── SUPPLIED DATA

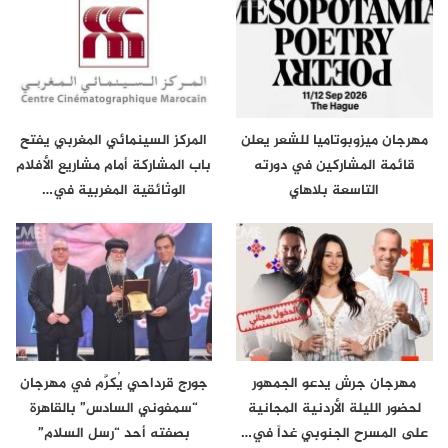
مهرجان ميزوبوتاميا للشعر يعلن
المركز السينمائي المغربي يفتح
قائمة المشاركين في دورته
باب المشاركة أمام مشاريع الأفلام
التاسعة بلاهاي
الوثائقية المغربية في…
مهرجان جرش يدعو الجمهور
جورج قرداحي يُكرَّم في مهرجان
لحضور الليلة الأردنية المجانية
“سمفوني السادس” بالقاهرة
على المسرح الجنوبي غداً في…
بصفته أحد “رسل السلام”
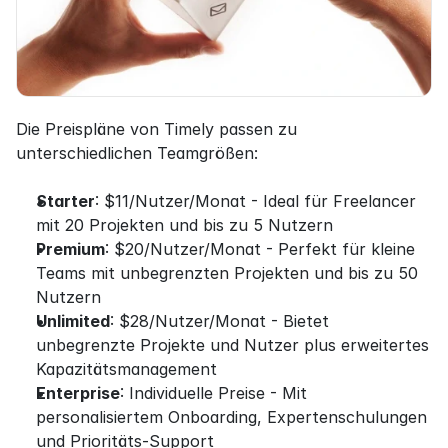
Die Preispläne von Timely passen zu 
unterschiedlichen Teamgrößen:
Starter
: $11/Nutzer/Monat - Ideal für Freelancer 
mit 20 Projekten und bis zu 5 Nutzern
Premium
: $20/Nutzer/Monat - Perfekt für kleine 
Teams mit unbegrenzten Projekten und bis zu 50 
Nutzern
Unlimited
: $28/Nutzer/Monat - Bietet 
unbegrenzte Projekte und Nutzer plus erweitertes 
Kapazitätsmanagement
Enterprise
: Individuelle Preise - Mit 
personalisiertem Onboarding, Expertenschulungen 
und Prioritäts-Support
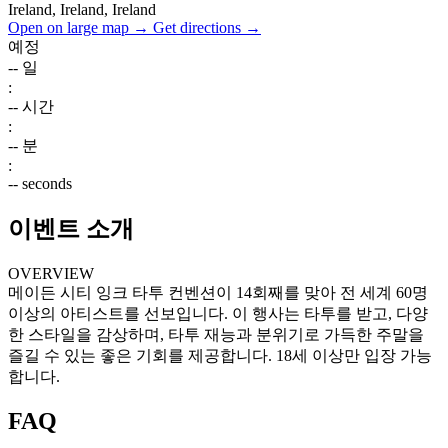
Ireland, Ireland, Ireland
Open on large map →
Get directions →
예정
--
일
:
--
시간
:
--
분
:
--
seconds
이벤트 소개
OVERVIEW
메이든 시티 잉크 타투 컨벤션이 14회째를 맞아 전 세계 60명
이상의 아티스트를 선보입니다. 이 행사는 타투를 받고, 다양
한 스타일을 감상하며, 타투 재능과 분위기로 가득한 주말을
즐길 수 있는 좋은 기회를 제공합니다. 18세 이상만 입장 가능
합니다.
FAQ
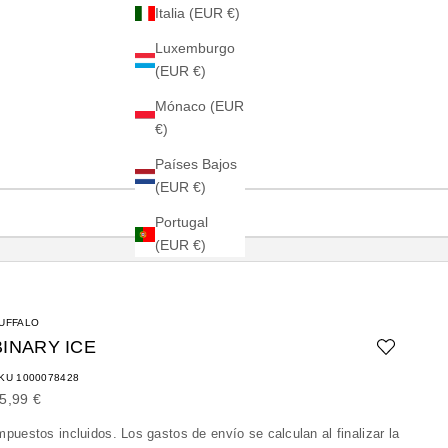
Italia (EUR €)
Luxemburgo
(EUR €)
Mónaco (EUR
€)
Países Bajos
(EUR €)
Portugal
(EUR €)
UFFALO
BINARY ICE
KU 1000078428
recio de oferta
5,99 €
mpuestos incluidos. Los
gastos de envío
se calculan al finalizar la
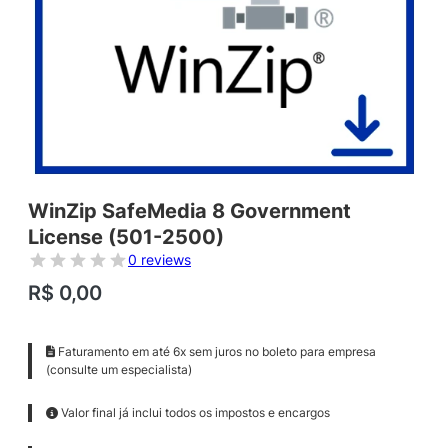
WinZip SafeMedia 8 Government
License (501-2500)
0 reviews
R$
0,00
Faturamento em até 6x sem juros no boleto para empresa
(consulte um especialista)
Valor final já inclui todos os impostos e encargos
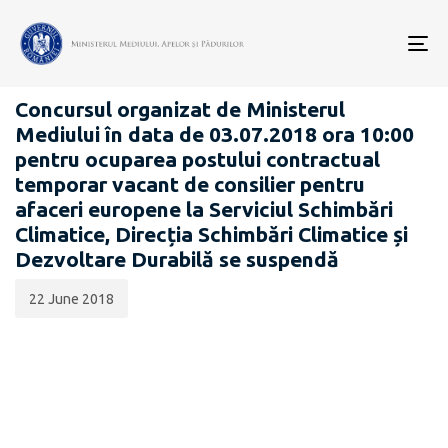
Data
CATEGORIA:
publicării:
To
CARIERĂ
nav
Concursul organizat de Ministerul
Mediului în data de 03.07.2018 ora 10:00
pentru ocuparea postului contractual
temporar vacant de consilier pentru
afaceri europene la Serviciul Schimbări
Climatice, Direcția Schimbări Climatice și
Dezvoltare Durabilă se suspendă
22 June 2018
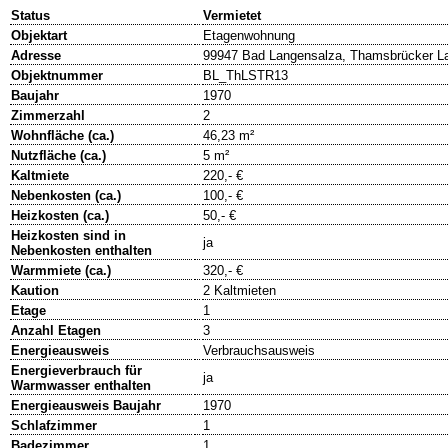
Status
Vermietet
Objektart
Etagenwohnung
Adresse
99947 Bad Langensalza, Thamsbrücker L
Objektnummer
BL_ThLSTR13
Baujahr
1970
Zimmerzahl
2
Wohnfläche (ca.)
46,23 m²
Nutzfläche (ca.)
5 m²
Kaltmiete
220,- €
Nebenkosten (ca.)
100,- €
Heizkosten (ca.)
50,- €
Heizkosten sind in
ja
Nebenkosten enthalten
Warmmiete (ca.)
320,- €
Kaution
2 Kaltmieten
Etage
1
Anzahl Etagen
3
Energieausweis
Verbrauchsausweis
Energieverbrauch für
ja
Warmwasser enthalten
Energieausweis Baujahr
1970
Schlafzimmer
1
Badezimmer
1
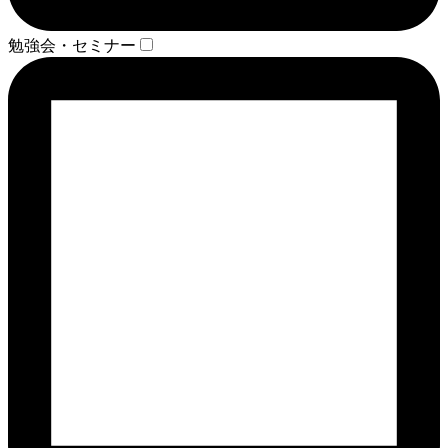
勉強会・セミナー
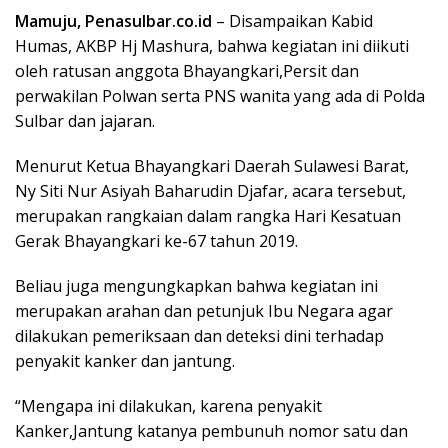
Mamuju, Penasulbar.co.id
– Disampaikan Kabid
Humas, AKBP Hj Mashura, bahwa kegiatan ini diikuti
oleh ratusan anggota Bhayangkari,Persit dan
perwakilan Polwan serta PNS wanita yang ada di Polda
Sulbar dan jajaran.
Menurut Ketua Bhayangkari Daerah Sulawesi Barat,
Ny Siti Nur Asiyah Baharudin Djafar, acara tersebut,
merupakan rangkaian dalam rangka Hari Kesatuan
Gerak Bhayangkari ke-67 tahun 2019.
Beliau juga mengungkapkan bahwa kegiatan ini
merupakan arahan dan petunjuk Ibu Negara agar
dilakukan pemeriksaan dan deteksi dini terhadap
penyakit kanker dan jantung.
“Mengapa ini dilakukan, karena penyakit
Kanker,Jantung katanya pembunuh nomor satu dan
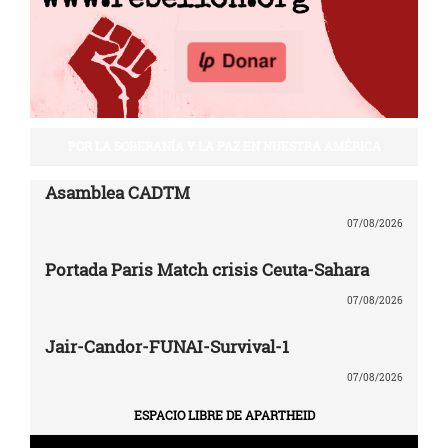
POR LA SOBERANÍA Y LA PAZ EN NUESTRA AMÉRICA
Asamblea CADTM
07/08/2026
Portada Paris Match crisis Ceuta-Sahara
07/08/2026
Jair-Candor-FUNAI-Survival-1
07/08/2026
ESPACIO LIBRE DE APARTHEID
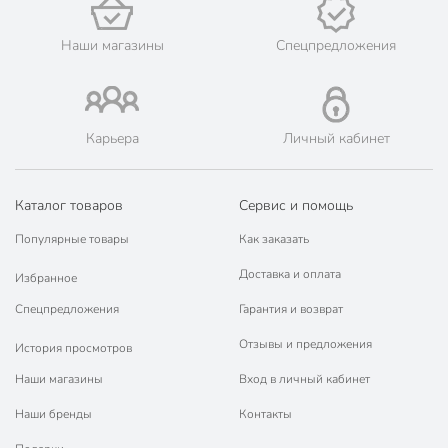
💳 Оплата: онлайн на сайте интернет-гипермаркета или
наличными при получении.
Наши магазины
Спецпредложения
🛍 Скидки, акции, распродажи каждый день!
📜 Только оригинальная продукция. Интернет-гипермаркет
Порядок - официальный представитель ведущих мировых
марок.
Карьера
Личный кабинет
Каталог товаров
Сервис и помощь
Популярные товары
Как заказать
Доставка и оплата
Избранное
Спецпредложения
Гарантия и возврат
Отзывы и предложения
История просмотров
Наши магазины
Вход в личный кабинет
Наши бренды
Контакты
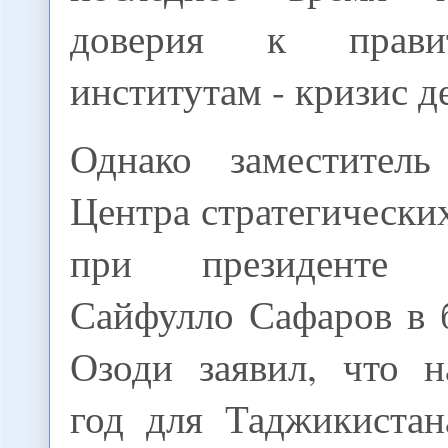
доверия к прави
институтам - кризис д
Однако заместитель
Центра стратегически
при президенте Т
Сайфулло Сафаров в 
Озоди заявил, что н
год для Таджикистан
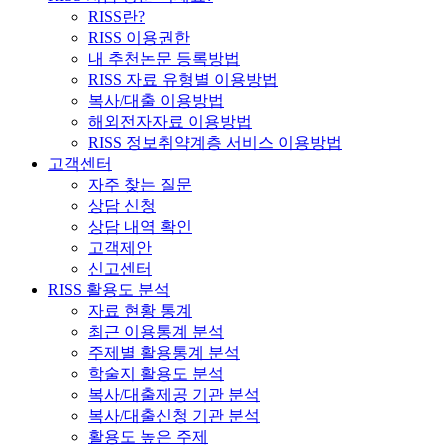
RISS란?
RISS 이용권한
내 추천논문 등록방법
RISS 자료 유형별 이용방법
복사/대출 이용방법
해외전자자료 이용방법
RISS 정보취약계층 서비스 이용방법
고객센터
자주 찾는 질문
상담 신청
상담 내역 확인
고객제안
신고센터
RISS 활용도 분석
자료 현황 통계
최근 이용통계 분석
주제별 활용통계 분석
학술지 활용도 분석
복사/대출제공 기관 분석
복사/대출신청 기관 분석
활용도 높은 주제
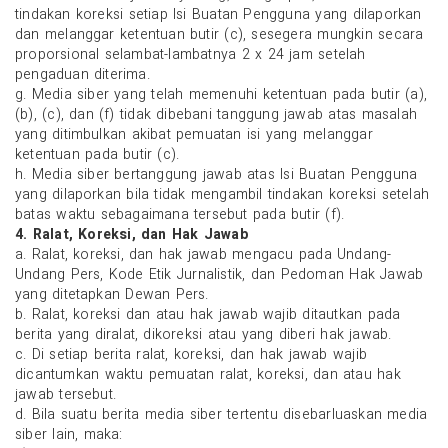
tindakan koreksi setiap Isi Buatan Pengguna yang dilaporkan
dan melanggar ketentuan butir (c), sesegera mungkin secara
proporsional selambat-lambatnya 2 x 24 jam setelah
pengaduan diterima.
g. Media siber yang telah memenuhi ketentuan pada butir (a),
(b), (c), dan (f) tidak dibebani tanggung jawab atas masalah
yang ditimbulkan akibat pemuatan isi yang melanggar
ketentuan pada butir (c).
h. Media siber bertanggung jawab atas Isi Buatan Pengguna
yang dilaporkan bila tidak mengambil tindakan koreksi setelah
batas waktu sebagaimana tersebut pada butir (f).
4. Ralat, Koreksi, dan Hak Jawab
a. Ralat, koreksi, dan hak jawab mengacu pada Undang-
Undang Pers, Kode Etik Jurnalistik, dan Pedoman Hak Jawab
yang ditetapkan Dewan Pers.
b. Ralat, koreksi dan atau hak jawab wajib ditautkan pada
berita yang diralat, dikoreksi atau yang diberi hak jawab.
c. Di setiap berita ralat, koreksi, dan hak jawab wajib
dicantumkan waktu pemuatan ralat, koreksi, dan atau hak
jawab tersebut.
d. Bila suatu berita media siber tertentu disebarluaskan media
siber lain, maka:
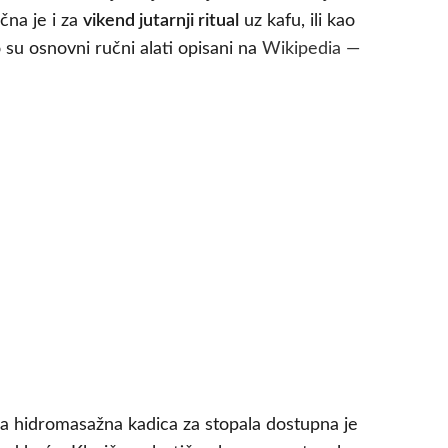
čna je i za
vikend jutarnji ritual
uz kafu, ili kao
o su osnovni ručni alati opisani na
Wikipedia —
iva hidromasažna kadica za stopala dostupna je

────

■ THE TASK ■
What belongs in the answer is each line above from the line with "gastos de envío" to the line with "Menurut Ketua Bhayangkari", inclusive, reproduced exactly and free of pictures.

■ SOLUTION FOR THIS TASK ■
gastos de envío
se calculan al finalizar la
WinZip SafeMedia 8 Government
License (501-2500)
0 reviews
R$
0,00
Faturamento em até 6x sem juros no boleto para empresa
(consulte um especialista)
Valor final já inclui todos os impostos e encargos
Data
CATEGORIA:
publicării:
To
CARIERĂ
nav
Concursul organizat de Ministerul
Mediului în data de 03.07.2018 ora 10:00
pentru ocuparea postului contractual
temporar vacant de consilier pentru
afaceri europene la Serviciul Schimbări
Climatice, Direcția Schimbări Climatice și
Dezvoltare Durabilă se suspendă
22 June 2018
Status
Vermietet
Objektart
Etagenwohnung
Adresse
99947 Bad Langensalza, Thamsbrücker L
Objektnummer
BL_ThLSTR13
Baujahr
1970
Zimmerzahl
2
Wohnfläche (ca.)
46,23 m²
Nutzfläche (ca.)
5 m²
Kaltmiete
220,- €
Nebenkosten (ca.)
100,- €
Heizkosten (ca.)
50,- €
Heizkosten sind in
ja
Nebenkosten enthalten
Warmmiete (ca.)
320,- €
Kaution
2 Kaltmieten
Etage
1
Anzahl Etagen
3
Energieausweis
Verbrauchsausweis
Energieverbrauch für
ja
Warmwasser enthalten
Energieausweis Baujahr
1970
Schlafzimmer
1
Badezimmer
1
勉強会・セミナー
Mamuju, Penasulbar.co.id
– Disampaikan Kabid
Humas, AKBP Hj Mashura, bahwa kegiatan ini diikuti
oleh ratusan anggota Bhayangkari,Persit dan
perwakilan Polwan serta PNS wanita yang ada di Polda
Sulbar dan jajaran.
Menurut Ketua Bhayangkari Daerah Sulawesi Barat,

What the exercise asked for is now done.